(Circuit design data)
┌────────
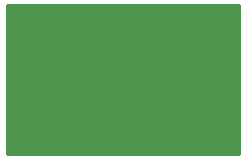
<source format=gbr>
G04 #@! TF.FileFunction,Copper,L1,Top,Signal*
%FSLAX46Y46*%
G04 Gerber Fmt 4.6, Leading zero omitted, Abs format (unit mm)*
G04 Created by KiCad (PCBNEW 4.0.1-stable) date 6/14/2016 12:32:48 PM*
%MOMM*%
G01*
G04 APERTURE LIST*
%ADD10C,0.100000*%
%ADD11C,3.100000*%
%ADD12C,0.254000*%
G04 APERTURE END LIST*
D10*
D11*
X164300000Y-109200000D03*
X155700000Y-109200000D03*
D12*
G36*
X169798000Y-112798000D02*
X150202000Y-112798000D01*
X150202000Y-100202000D01*
X169798000Y-100202000D01*
X169798000Y-112798000D01*
X169798000Y-112798000D01*
G37*
X169798000Y-112798000D02*
X150202000Y-112798000D01*
X150202000Y-100202000D01*
X169798000Y-100202000D01*
X169798000Y-112798000D01*
M02*

</source>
└────────
- TASK GOAL -
Set the entries down exactly, but not the pictures.

- FINAL ANSWER -
<source format=gbr>
G04 #@! TF.FileFunction,Copper,L1,Top,Signal*
%FSLAX46Y46*%
G04 Gerber Fmt 4.6, Leading zero omitted, Abs format (unit mm)*
G04 Created by KiCad (PCBNEW 4.0.1-stable) date 6/14/2016 12:32:48 PM*
%MOMM*%
G01*
G04 APERTURE LIST*
%ADD10C,0.100000*%
%ADD11C,3.100000*%
%ADD12C,0.254000*%
G04 APERTURE END LIST*
D10*
D11*
X164300000Y-109200000D03*
X155700000Y-109200000D03*
D12*
G36*
X169798000Y-112798000D02*
X150202000Y-112798000D01*
X150202000Y-100202000D01*
X169798000Y-100202000D01*
X169798000Y-112798000D01*
X169798000Y-112798000D01*
G37*
X169798000Y-112798000D02*
X150202000Y-112798000D01*
X150202000Y-100202000D01*
X169798000Y-100202000D01*
X169798000Y-112798000D01*
M02*

</source>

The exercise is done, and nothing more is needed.